I'm Drawing a Blank Here

I have a friend who was quite upset when the Baseball Hall of Fame vote was announced yesterday. While she was upset about Bert Blyleven getting in, she was outraged that there were five blank ballots. This is something my dad and I discussed many years ago, actually. In the discussion, we reasoned that blank ballots were legitimate votes. The voters have to send ballots in; otherwise, it will be presumed they are lost and replacements would be sent out.

When you’re voting for a political office, a blank ballot is pointless. Someone will be mayor/senator/president/etc. If all choices are bad, the voter must decide which is the better of the evils—or start a write-in campaign for a better choice. But there’s no law saying that someone has to be inducted into the Hall of Fame every year—nor should there be. Non-Hall of Fame caliber players shouldn’t be in the Hall of Fame simply because they happen to be on a ballot in a weak year. Therefore, if a voter truly feels none of the candidates are worthy of the Hall of Fame, a blank ballot is an acceptable vote.

The thing is, like the MVP and Cy Young vote, the Hall of Fame vote is subjective. You have the “old school” guys, who feel that “wins” determine the Cy Young, RBIs and home runs determine the MVP (and their team making playoffs is the basis for both), and only super-super-stars like Babe Ruth and Willie Mays belong in the Hall of Fame. And then you have guys who feel that any player who had a pretty good year deserves the MVP, and anyone who played fairly well deserves to get into the Hall of Fame. (I know there were fans a few years ago that felt Derek Jeter should be MVP. No one in the AL had an outstanding year, and their argument is that he had been a good player for so many years, he deserved it. I call that the worst argument ever for MVP. There are guys who have won MVPs who don’t belong in the Hall of Fame, simply because that one year was the only year they played outstanding. As well, there are probably guys who deserve to be in the Hall of Fame who never won the MVP/Cy Young, because every year there was someone just a bit more outstanding than them, but overall, they were outstanding.)

It all comes down to how you feel about the Hall of Fame. Do you feel it’s only for the Elite? Or do you feel it’s more for baseball history?

Personally, I’m somewhere between.

As two examples, Roger Maris and Jack Morris are two names that are not in the Hall of Fame that people believe should be.

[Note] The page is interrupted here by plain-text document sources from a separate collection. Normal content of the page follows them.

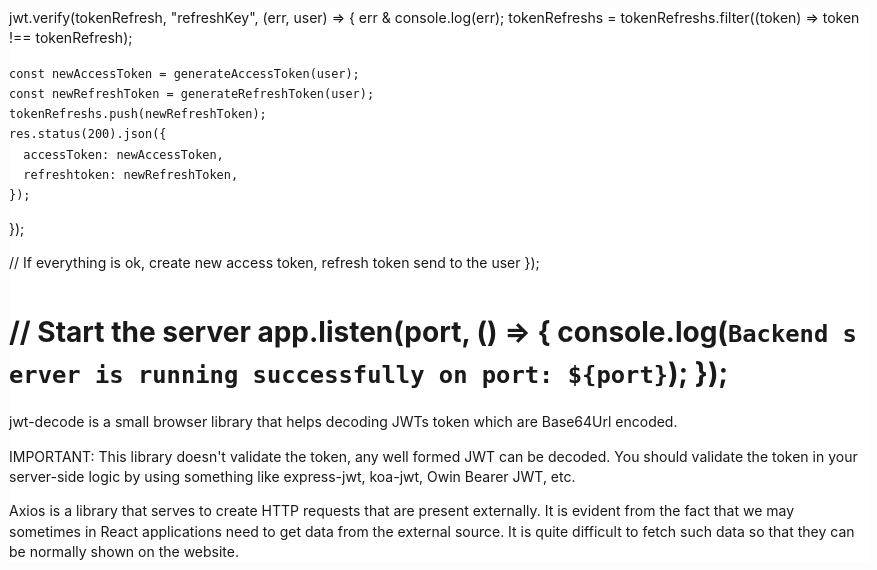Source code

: jwt.verify(tokenRefresh, "refreshKey", (err, user) => {
err & console.log(err);
tokenRefreshs = tokenRefreshs.filter((token) => token !== tokenRefresh);

    const newAccessToken = generateAccessToken(user);
    const newRefreshToken = generateRefreshToken(user);
    tokenRefreshs.push(newRefreshToken);
    res.status(200).json({
      accessToken: newAccessToken,
      refreshtoken: newRefreshToken,
    });

});

// If everything is ok, create new access token, refresh token send to the user
});

// Start the server
app.listen(port, () => {
console.log(`Backend server is running successfully on port: ${port}`);
});
==============================================================

jwt-decode is a small browser library that helps decoding JWTs token which are Base64Url encoded.

IMPORTANT: This library doesn't validate the token, any well formed JWT can be decoded. You should validate the token in your server-side logic by using something like express-jwt, koa-jwt, Owin Bearer JWT, etc.

Axios is a library that serves to create HTTP requests that are present externally. It is evident from the fact that we may sometimes in React applications need to get data from the external source. It is quite difficult to fetch such data so that they can be normally shown on the website.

I would like to see Roger Maris in the Hall of Fame. Sure, he only had a few outstanding years, but I think his 1961 season is infamous—made even more so that the home run record wasn’t until the steroid era that the record was broken (I’m not implying that those that broke the record were on steroids, but the suspicion still stands). Maris held the title of single-season home run leader for longer than Babe Ruth.

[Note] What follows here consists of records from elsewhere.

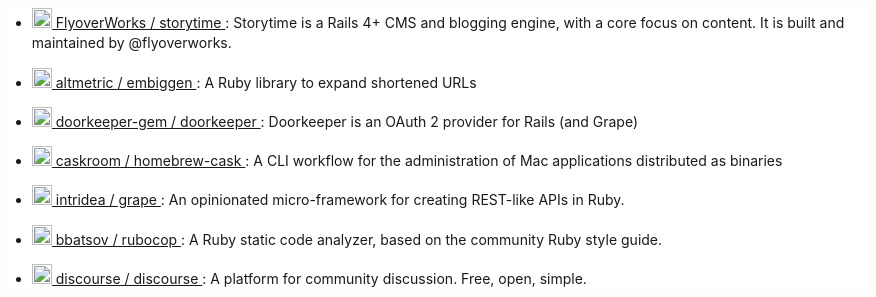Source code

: * <img src='https://avatars3.githubusercontent.com/u/402710?v=3&s=40' height='20' width='20'>[
      FlyoverWorks
      /
      storytime
](https://github.com/FlyoverWorks/storytime): 
      Storytime is a Rails 4+ CMS and blogging engine, with a core focus on content. It is built and maintained by @flyoverworks.
    
* <img src='https://avatars0.githubusercontent.com/u/287?v=3&s=40' height='20' width='20'>[
      altmetric
      /
      embiggen
](https://github.com/altmetric/embiggen): 
      A Ruby library to expand shortened URLs
    
* <img src='https://avatars0.githubusercontent.com/u/24556?v=3&s=40' height='20' width='20'>[
      doorkeeper-gem
      /
      doorkeeper
](https://github.com/doorkeeper-gem/doorkeeper): 
      Doorkeeper is an OAuth 2 provider for Rails (and Grape)
    
* <img src='https://avatars0.githubusercontent.com/u/727482?v=3&s=40' height='20' width='20'>[
      caskroom
      /
      homebrew-cask
](https://github.com/caskroom/homebrew-cask): 
      A CLI workflow for the administration of Mac applications distributed as binaries
    
* <img src='https://avatars2.githubusercontent.com/u/542335?v=3&s=40' height='20' width='20'>[
      intridea
      /
      grape
](https://github.com/intridea/grape): 
      An opinionated micro-framework for creating REST-like APIs in Ruby.
    
* <img src='https://avatars0.githubusercontent.com/u/103882?v=3&s=40' height='20' width='20'>[
      bbatsov
      /
      rubocop
](https://github.com/bbatsov/rubocop): 
      A Ruby static code analyzer, based on the community Ruby style guide.
    
* <img src='https://avatars1.githubusercontent.com/u/17538?v=3&s=40' height='20' width='20'>[
      discourse
      /
      discourse
](https://github.com/discourse/discourse): 
      A platform for community discussion. Free, open, simple.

Yet, on the same hand, I’m not sure Jack Morris deserves to go in purely for World Series Game Seven in 1991. Not everyone who throws a shut-out deserves to go into the Hall of Fame, no matter how dramatic the game was. The game itself should be in the Hall of Fame, but not the individual players unless they have a career of play to back them up. (And Morris might deserve to be in the Hall on his own merits; my problem is that most people point to Game Seven as the reason Morris should be.)

Really, because it’s subjective, it’s sadly up to the voters to decide whom they think it worthy for the Hall of Fame and who isn’t. But just like all votes, there will always be some voters who are, and I mean this in the politest way possible, idiots.

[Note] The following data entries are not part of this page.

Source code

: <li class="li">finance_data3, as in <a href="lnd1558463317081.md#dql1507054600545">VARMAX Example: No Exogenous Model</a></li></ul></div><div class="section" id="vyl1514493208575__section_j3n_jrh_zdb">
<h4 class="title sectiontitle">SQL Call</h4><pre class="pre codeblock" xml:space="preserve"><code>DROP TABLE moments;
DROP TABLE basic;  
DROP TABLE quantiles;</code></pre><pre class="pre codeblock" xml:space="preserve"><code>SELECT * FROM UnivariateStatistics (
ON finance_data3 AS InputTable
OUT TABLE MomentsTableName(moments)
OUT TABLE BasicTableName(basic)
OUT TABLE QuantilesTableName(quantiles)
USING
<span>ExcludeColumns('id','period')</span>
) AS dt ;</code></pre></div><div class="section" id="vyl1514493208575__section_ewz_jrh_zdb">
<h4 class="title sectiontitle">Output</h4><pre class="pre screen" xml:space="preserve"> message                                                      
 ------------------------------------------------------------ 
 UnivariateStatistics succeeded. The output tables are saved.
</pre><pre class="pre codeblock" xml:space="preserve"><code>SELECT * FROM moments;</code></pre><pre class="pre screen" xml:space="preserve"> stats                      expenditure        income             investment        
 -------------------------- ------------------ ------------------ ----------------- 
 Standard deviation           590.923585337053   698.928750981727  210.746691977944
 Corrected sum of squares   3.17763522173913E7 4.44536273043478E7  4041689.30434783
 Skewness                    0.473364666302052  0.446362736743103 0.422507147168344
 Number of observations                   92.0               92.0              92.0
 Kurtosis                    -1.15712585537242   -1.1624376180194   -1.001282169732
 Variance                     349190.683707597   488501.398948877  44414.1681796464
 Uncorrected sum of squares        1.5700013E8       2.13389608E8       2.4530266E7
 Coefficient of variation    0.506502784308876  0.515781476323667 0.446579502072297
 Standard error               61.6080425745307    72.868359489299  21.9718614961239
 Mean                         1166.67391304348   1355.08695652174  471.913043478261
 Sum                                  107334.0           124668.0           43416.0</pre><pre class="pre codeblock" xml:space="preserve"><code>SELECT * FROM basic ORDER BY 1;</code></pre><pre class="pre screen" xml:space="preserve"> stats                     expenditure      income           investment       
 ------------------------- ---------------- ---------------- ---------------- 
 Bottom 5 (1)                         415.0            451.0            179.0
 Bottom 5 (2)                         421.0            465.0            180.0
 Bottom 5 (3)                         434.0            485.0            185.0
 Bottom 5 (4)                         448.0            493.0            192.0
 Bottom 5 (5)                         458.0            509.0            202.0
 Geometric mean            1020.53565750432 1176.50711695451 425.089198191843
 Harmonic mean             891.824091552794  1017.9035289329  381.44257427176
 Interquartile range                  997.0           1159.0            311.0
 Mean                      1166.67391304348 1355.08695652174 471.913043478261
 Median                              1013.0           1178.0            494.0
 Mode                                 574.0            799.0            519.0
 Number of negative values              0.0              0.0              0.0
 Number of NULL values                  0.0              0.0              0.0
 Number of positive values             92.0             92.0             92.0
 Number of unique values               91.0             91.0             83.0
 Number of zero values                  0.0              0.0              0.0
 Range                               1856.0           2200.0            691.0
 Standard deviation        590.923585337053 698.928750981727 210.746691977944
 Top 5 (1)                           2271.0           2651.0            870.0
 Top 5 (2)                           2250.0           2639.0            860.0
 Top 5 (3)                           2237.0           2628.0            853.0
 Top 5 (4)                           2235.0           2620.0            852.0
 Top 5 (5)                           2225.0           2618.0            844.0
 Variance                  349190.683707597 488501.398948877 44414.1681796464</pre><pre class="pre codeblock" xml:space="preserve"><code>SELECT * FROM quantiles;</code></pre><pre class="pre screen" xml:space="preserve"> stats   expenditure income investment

Timberwolves update: They have a 0-3 record since I last reported. They’re now at 7-29, or a 19.4% winning percentage; back under the 20% mark. The have the worst record in the West, but New Jersey has the worst record, 3-32.

Wild Update: The Wild have a 21-20-3 record, for a 47.7% winning percentage. The Wild are down to two players with concussions, and Brent Burns feels he’s almost ready to return; Pierre-Marc Bouchard is still completely unknown.